Mon Dieu, j'avais envie d'être gênée par son commentaire. Je veux dire, qui dit un truc pareil ?
Mais je forçai un sourire encore plus large avant de lui offrir mon meilleur regard radieux.
« Oui. C'était un super match, mais qu'est-ce que les fans des Huskies peuvent attendre d'autre de leur capitaine ! » Je devais le flatter — c'était presque exigé par la chaîne.
Je me sentis gênée intérieurement par ce commentaire. Ça me donnait envie de vomir, mais pourtant, un sourire resta sur mes lèvres.
Je pouvais dire que Clark m'aimait bien — ou du moins, m'aimait assez pour vouloir me voir nue. Encore une sensation de malaise à l'intérieur.
Clark sourit largement.
« Et tu as réalisé un triplé en plus ! » dis-je joyeusement, une autre façon de le flatter.
Clark sourit, redressant ses épaules et bombant le torse. Ça aussi, ça me donnait envie de lever les yeux au ciel.
Mon Dieu, ces joueurs — ils sont tous pareils.
Clark hocha la tête d'un air fier.
« Je vois déjà un autre triplé dans mon avenir au prochain match contre les Grizzlies. »
J'avais envie de le corriger sur-le-champ, de lui dire qu'il n'avait pas marqué ces buts tout seul sans aide, mais je savais que je ne pouvais pas.
Reagan avait assuré avec la défense — il était incroyable — et Thomas avait fait la passe décisive, mais bien sûr Bartlett devait s'en attribuer tout le mérite. Il n'y a pas de « je » dans « équipe », mais ce connard arrogant ne semblait pas le savoir ou s'en soucier.
Au lieu de ça, je ravalai mes commentaires intérieurs et continuai à sourire.

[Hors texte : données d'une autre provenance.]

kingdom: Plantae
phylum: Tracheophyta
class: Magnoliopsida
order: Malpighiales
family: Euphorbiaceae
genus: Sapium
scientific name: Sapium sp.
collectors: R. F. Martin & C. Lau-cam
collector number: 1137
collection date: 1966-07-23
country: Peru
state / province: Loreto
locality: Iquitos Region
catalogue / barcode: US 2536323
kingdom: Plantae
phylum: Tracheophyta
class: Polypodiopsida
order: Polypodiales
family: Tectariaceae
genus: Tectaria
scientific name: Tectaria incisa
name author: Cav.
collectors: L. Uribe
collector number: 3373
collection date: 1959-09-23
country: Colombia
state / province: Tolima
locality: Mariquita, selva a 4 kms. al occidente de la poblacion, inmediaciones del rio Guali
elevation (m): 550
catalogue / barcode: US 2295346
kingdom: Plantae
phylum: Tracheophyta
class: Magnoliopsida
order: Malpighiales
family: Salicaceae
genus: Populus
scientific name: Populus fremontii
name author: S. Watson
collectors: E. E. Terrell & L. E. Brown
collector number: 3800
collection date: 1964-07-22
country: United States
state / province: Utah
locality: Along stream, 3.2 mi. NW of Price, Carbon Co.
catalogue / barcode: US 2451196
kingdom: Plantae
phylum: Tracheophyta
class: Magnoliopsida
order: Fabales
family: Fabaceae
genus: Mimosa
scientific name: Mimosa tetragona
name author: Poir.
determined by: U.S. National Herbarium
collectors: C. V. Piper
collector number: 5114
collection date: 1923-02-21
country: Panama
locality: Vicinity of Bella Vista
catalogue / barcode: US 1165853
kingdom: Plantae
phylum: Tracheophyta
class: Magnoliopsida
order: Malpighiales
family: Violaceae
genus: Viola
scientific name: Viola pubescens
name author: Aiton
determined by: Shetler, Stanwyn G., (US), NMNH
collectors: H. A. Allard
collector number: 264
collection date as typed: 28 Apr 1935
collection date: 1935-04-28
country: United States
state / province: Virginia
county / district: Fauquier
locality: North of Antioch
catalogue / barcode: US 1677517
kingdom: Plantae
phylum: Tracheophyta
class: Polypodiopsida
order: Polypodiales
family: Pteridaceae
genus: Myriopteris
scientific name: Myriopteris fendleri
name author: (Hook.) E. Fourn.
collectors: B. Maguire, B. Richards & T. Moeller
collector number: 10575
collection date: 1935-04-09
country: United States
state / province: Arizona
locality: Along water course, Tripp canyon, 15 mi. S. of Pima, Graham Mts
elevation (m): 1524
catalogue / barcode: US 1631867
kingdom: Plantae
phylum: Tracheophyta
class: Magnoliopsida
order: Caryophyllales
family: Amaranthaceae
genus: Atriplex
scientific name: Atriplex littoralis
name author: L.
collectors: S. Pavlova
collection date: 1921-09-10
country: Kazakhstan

« Oh, je suis sûre que nous adorerions voir ça ! Nous avons hâte de te voir marquer à nouveau et de voir tes buts incroyables. La foule devient toujours folle quand son capitaine marque ! »
« Oui, c'est vrai ! » Clark tapa dans ses mains et se retourna vers la caméra.
« Eh bien, merci, capitaine Bartlett, pour votre temps. Je suis Camille Willems, et merci d'avoir regardé la Ligue nationale canadienne de hockey », dis-je. Je tendis la main pour serrer la sienne, et l'enregistrement se termina tandis que l'écran s'éteignait.
Dieu merci, c'était fini.
Je lui donnai une poignée de main ferme, le remerciant pour son temps, et me retournai pour partir.
« Hé, Camille, c'est ça ? » J'entendis la voix de Clark m'appeler derrière moi.